§ Exercise objective
In the items below, start at the line that has "鉄鋼業: median 112, box" and end after the line that has "非鉄金属工業: median 108, box". Write out those lines again, swapping "whiskers" for "range" and leaving everything else unchanged.

*** Excerpted data ***

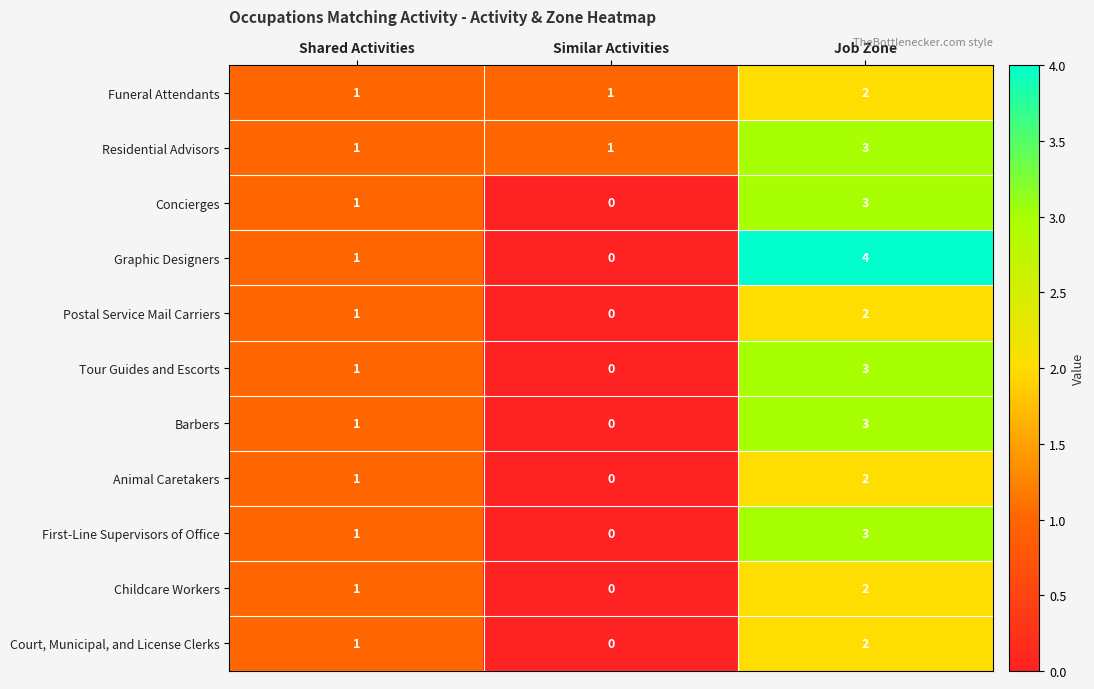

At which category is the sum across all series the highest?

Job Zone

***
*** Excerpted data ***

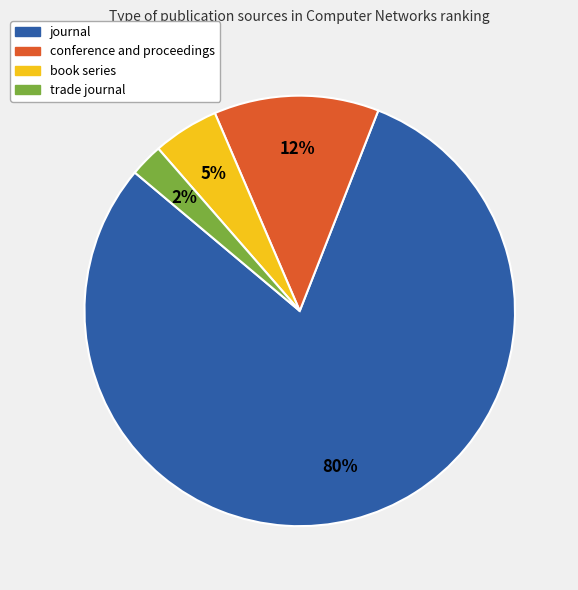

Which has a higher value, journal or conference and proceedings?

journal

***
*** Excerpted data ***

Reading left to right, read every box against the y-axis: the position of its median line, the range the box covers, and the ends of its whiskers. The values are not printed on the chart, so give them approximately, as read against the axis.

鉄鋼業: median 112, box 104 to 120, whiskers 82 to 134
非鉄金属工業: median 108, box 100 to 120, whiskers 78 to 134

***

§ Response area
鉄鋼業: median 112, box 104 to 120, range 82 to 134
非鉄金属工業: median 108, box 100 to 120, range 78 to 134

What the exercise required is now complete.